Noosphere89 comments on Why I’m Working On Model Agnostic Interpretability

Noosphere89 12 Nov 2022 19:16 UTC
2 points
−2
I’m unsure about this, because if you’re not black-boxing things, then you think that something specific lies in that structure. And that specificity is what makes it no longer agnostic to model choice.

You have to black box if you want maximally general insights.

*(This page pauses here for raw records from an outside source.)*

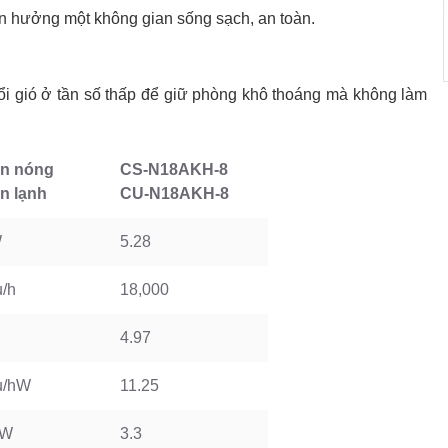
 hưởng một không gian sống sạch, an toàn.
ổi gió ở tần số thấp để giữ phòng khô thoáng mà không làm
n nóng
CS-N18AKH-8
n lạnh
CU-N18AKH-8
W
5.28
u/h
18,000
4.97
u/hW
11.25
/W
3.3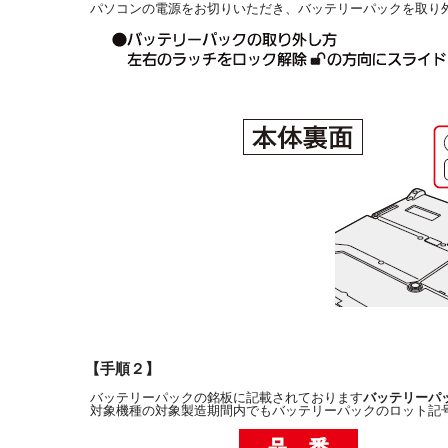
パソコンの電源をお切りいただき、バッテリーパックを取り
【手順２】
バッテリーパックの銘板に記載されております
バッテリーパ
対象機種の対象製造期間内でもバッテリーパックのロット記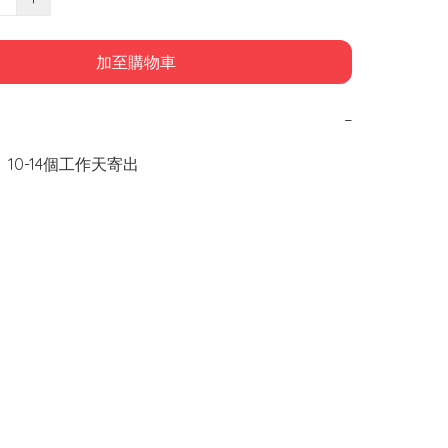
加至購物車
−
 10-14個工作天寄出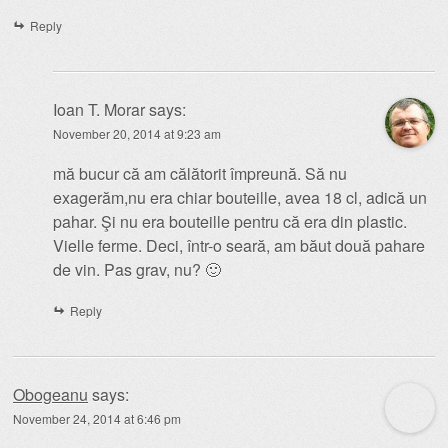
Reply
Ioan T. Morar
says:
November 20, 2014 at 9:23 am
mă bucur că am călătorit împreună. Să nu
exagerăm,nu era chiar bouteille, avea 18 cl, adică un
pahar. Şi nu era bouteille pentru că era din plastic.
Vielle ferme. Deci, într-o seară, am băut două pahare
de vin. Pas grav, nu? 🙂
Reply
Obogeanu
says:
November 24, 2014 at 6:46 pm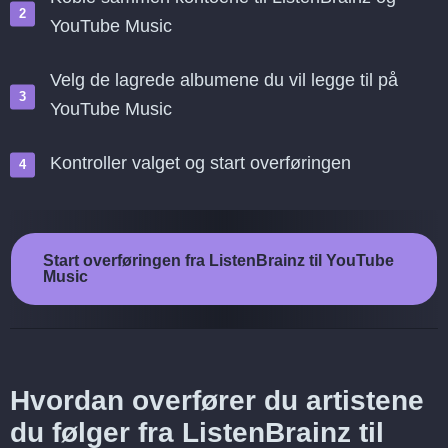
YouTube Music
Velg de lagrede albumene du vil legge til på
YouTube Music
Kontroller valget og start overføringen
Start overføringen fra ListenBrainz til YouTube
Music
Hvordan overfører du artistene
du følger fra ListenBrainz til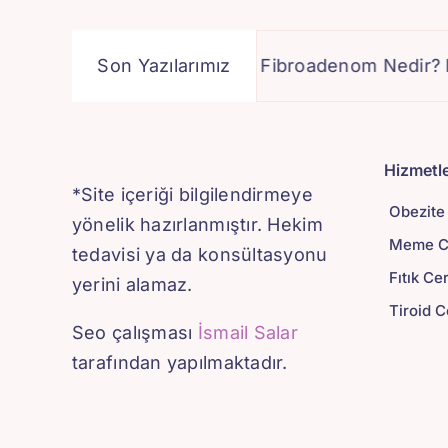
sa Meme Cerrahisi
Son Yazılarımız
Fibroadenom Nedir? Nasıl T
Hizmetle
*Site içeriği bilgilendirmeye
Obezite
yönelik hazırlanmıştır. Hekim
Meme Ce
tedavisi ya da konsültasyonu
Fıtık Ce
yerini alamaz.
Tiroid C
Seo çalışması
İsmail Salar
tarafından yapılmaktadır.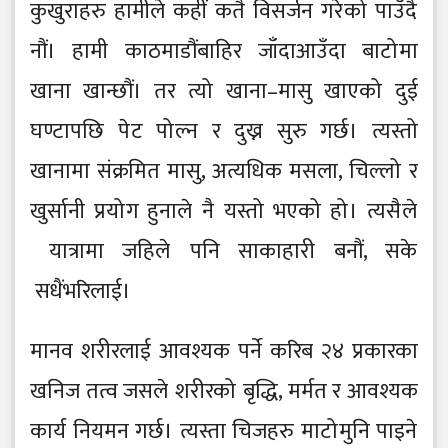
कुखुराहरु हामीले कहीं कतै विसर्जन गरे को पाउँदै
नौं। हामी काठमाडौंबाहिर जाँदाआउँदा बाटो मा
खाना खान्छौं। तर त्यो खाना–मासु खाएको दुई
घण्टापछि पे ट पो ल्न र दुख्न सुरु गर्छ। त्यस्तो
खानामा संक्रमित मासु, अत्यधिक मसला, चिल्लो र
खुर्सानी प्रयो ग हुनाले नै यस्तो भएको हो । त्यसै ले
यात्रामा जहिले पनि साकाहारी बनौं, सके
सधैंभरिलाई।
मानव शरीरलाई आवश्यक पर्ने करिब २४ प्रकारका
खनिज तत्व जसले शरीरको बृद्धि, मर्मत र आवश्यक
कार्य नियमन गर्छ। त्यस्ता चिजहरु माटो मुनि पाइने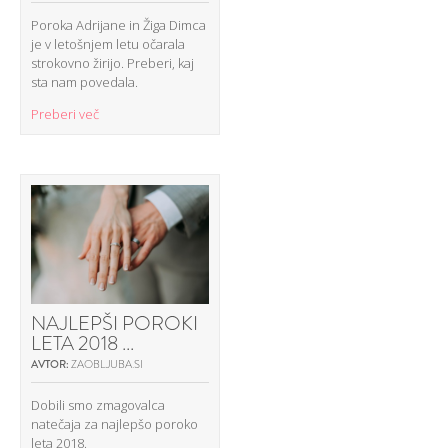
Poroka Adrijane in Žiga Dimca
je v letošnjem letu očarala
strokovno žirijo. Preberi, kaj
sta nam povedala.
Preberi več
NAJLEPŠI POROKI
LETA 2018 ...
AVTOR:
ZAOBLJUBA.SI
Dobili smo zmagovalca
natečaja za najlepšo poroko
leta 2018.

- β-redex 13 Nov 2022 0:54 UTC
  2 points
  0
  Parent
  I think we usually don’t generalize very far not because we don’t have general models, but because it’s very hard to state any useful properties about very general models.
  
  You can trivially view any model/agent as a Turing machine, without loss of generality.^[1] We just usually don’t do that because it’s very hard to state anything useful about such a general model of computation. (It seems very hard to prove/disprove P=NP, we know for a fact that halting is undecidable, etc.)
  
  I am very interested though what model John will use to state useful theorems that capture both the current DL paradigm, and the next paradigm with high probability. (He might have written about this somewhere already, haven’t read all his stuff yet.)
  ↩︎
  Assuming determinism, but OP’s black-box interpretability stuff already seems to assume that.
  - tailcalled 17 Nov 2022 12:16 UTC
    3 points
    0
    Parent
    I think he addressed it in Don’t Get Distracted By The Boilerplate.